January 13, 2017
The following newly-released software updates address the Zend Framework 1 security vulnerability:
Magento Enterprise Editions 2.1.4 and 2.0.12
Magento Enterprise Cloud Editions 2.1.4 and 2.0.12
Magento Community Editions 2.1.4 and 2.0.12
Magento Enterprise Edition 126.96.36.199, Community Edition 188.8.131.52, and the SUPEE-9652 patch
You can find details for each new version in the Magento 1 (Enterprise Edition or Community Edition), Magento 2, and Magento Enterprise Cloud Edition release notes. Software is available in My Account, on the Community Edition Download Page, and through Composer.
A new vulnerability has been found in a Zend Framework 1 and 2 email component. The component is used by all Magento 1 and Magento 2 software and other PHP solutions. This vulnerability is serious and can lead to a remote code execution attack if your server uses Sendmail as a mail transport agent.

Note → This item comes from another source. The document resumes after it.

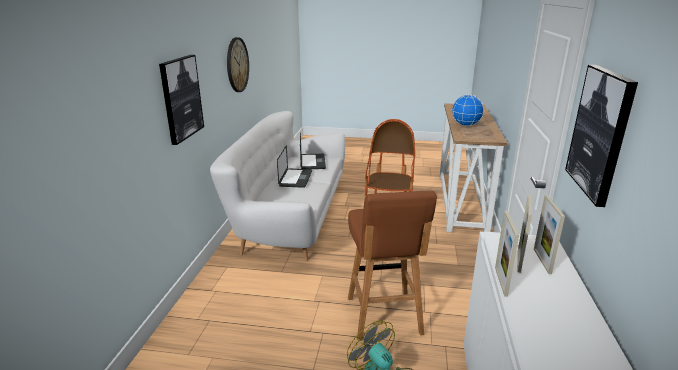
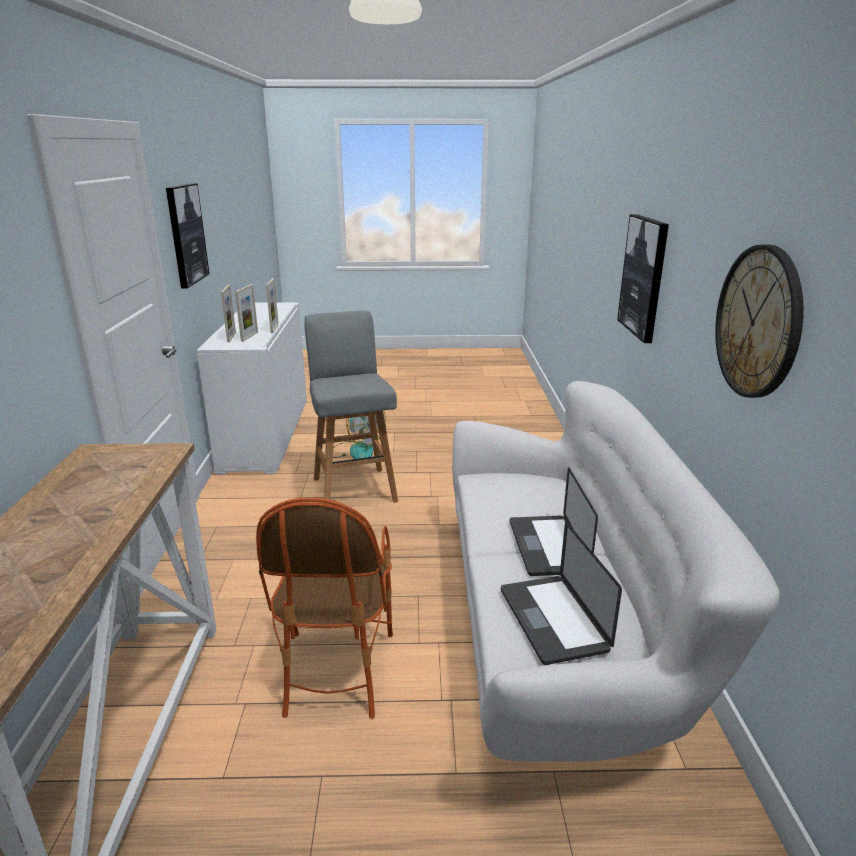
camera: 170 degrees right, 0 degrees up
brown stool [348,191,437,341] -> grey stool [304,311,398,503]
globe [452,94,484,126] -> none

To protect your site from this vulnerability, you should immediately check your mail sending settings. Go to the system settings used to control the “Reply to” address for emails sent from your Magento store:
Magento 1: System-> Configuration-> Advanced-> System-> Mail Sending Settings-> Set Return-Path
Magento 2: Stores-> Configuration-> Advanced-> System-> Mail Sending Settings-> Set Return-Path
If “Set Return-Path” is set to “Yes,” and your server uses Sendmail, then your store is vulnerable to this exploit. Enterprise Cloud Edition customers do not need to worry about this issue. We’ve already checked your configuration and you are not at risk.

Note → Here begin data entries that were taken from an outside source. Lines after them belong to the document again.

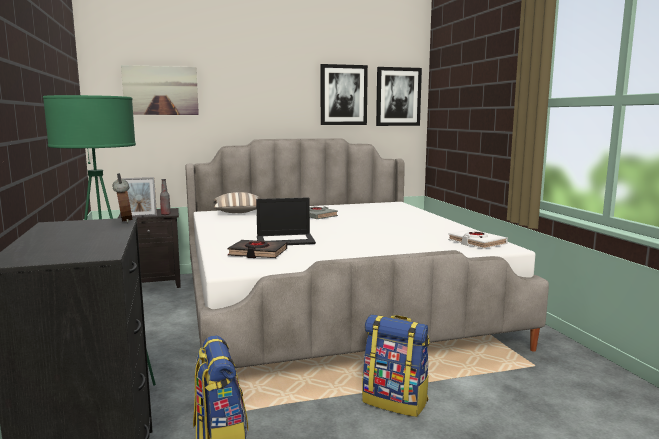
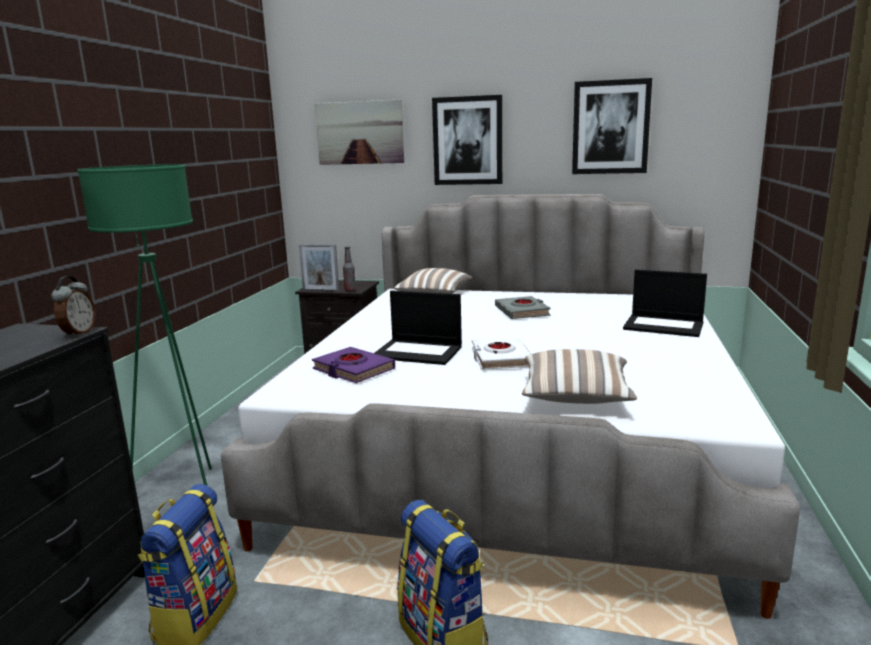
camera: 30 degrees right, 5 degrees up
black book [228,240,287,258] -> purple book [312,347,395,383]
picture [376,67,422,126] -> picture moved to [432,95,502,185]
white book [448,230,508,249] -> white book moved to [472,337,531,370]
none -> pillow [522,349,637,404]
none -> laptop [623,269,707,337]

While we have not yet observed attacks using this vulnerability, the risk is very high. Until patches are available, we strongly recommend that you turn off the “Set Return-Path” setting (switch to “No”), regardless of the transport agent used. Magento is currently working to provide patches to close this vulnerability and we expect they will be available in the next several weeks.